We need more than one makeup brand. We need more than one fragrance. There can be more than one fantasy series, one memoir, one impressionist painting. In a romantic comedy, there is a distinct formula -- you can consult just about any Kate Hudson movie to confirm -- but each story is a little different.
There are a MILLION pop songs, but people keep cranking them out. There are a MILLION photographers, but that doesn't mean you should stop taking pictures. Henry Ford didn't NOT make his car just because Karl Benz got there first. Apple went ahead and released a phone even though everyone was obsessed with the BlackBerry. Before Edward Scissorhands, there was Frankenstein. Before Twilight, there was Dracula.
It has been done. But if there is only one story, there are a million ways to tell it.
One of my new favorite quotes is from a book by Jordan Rosenfeld, in which she discusses a poet friend with a penchant for nature themes. She told a teacher, "I want to write a poem about leaves, but that's been done so many times." And the teacher replied, "But every poem about leaves is different. Write your poem about leaves."
So yes, there are a million "mommy blogs." But I cannot start writing about Snüffenblurken just because no one ever has. I can't be inauthentic just to build a platform. I have to write about the things that are important to me, and, at the moment, those things are intensely centered on motherhood. Is there already an article about the perils of potty training? Definitely. Probably hundreds of them. Has some other mom already posted about her child's sleeping habits? Feeding habits? Nose-picking habits? For sure.
While that feels kind of depressing, it should also feel incredibly liberating. Everything you could say has already been said -- but not in your voice. Not in the way you would say it.
We are forever sifting through a vast array of shared experiences -- grains of sand that, from a distance, appear to be just one expansive beach -- and they are similar, but separate. No one has lived exactly your story. It is only yours to tell.
Rosenfeld's quote inspired me to search through my college creative writing portfolio, and I found that I HAD ACTUALLY WRITTEN A POEM ABOUT LEAVES. Who does that? College freshmen who are studying sonnets, that's who. I'm way more of a Good-Poetry-Shall-Not-Rhyme kind of girl -- but like I said, it's a sonnet, iambic pentameter and all.
It's embarrassing because, hi, this is something I wrote more than 15 years ago (thanks for making me feel ancient, college portfolio), and also eye-opening because I am clearly still trying to learn this lesson I so smugly thought I'd mastered at the ripe old age of eighteen.
Leaves and Minutes
As children, we would race on recess break
Beneath the spinning leaves of auburn-gold,
Extending slender fingers, which would take
The Autumn Dancers in our gentle hold.
Those were the games of precious preschool play
Until the branches, bare, glared stark and thin.

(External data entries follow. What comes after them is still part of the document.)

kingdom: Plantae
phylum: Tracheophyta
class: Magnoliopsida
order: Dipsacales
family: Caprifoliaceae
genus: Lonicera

Back then, the leaves were only leaves. Today,
They're minutes I will never catch again.
I'm learning how to let the past slip through
My outstretched arms, encourage it to fly;
If I cling to my Old, I'll have no New,
So now I smile as times go tumbling by.
There's beauty in a life that's lived unplanned:
Such blessings in each leaf to graze my hand.
Oh, the irony. I still miss you, Michigan. I still think about you always, and I still wonder if we might return home in time for my children to have a Midwestern upbringing surrounded by their extended family. I am clearly still clinging to my old life, but I'm also trying my absolute best to accept all this newness.
The struggle to embrace change is a story that's been written a million times, I'm sure -- but here you go, world. This "mommy blog"? This is my version.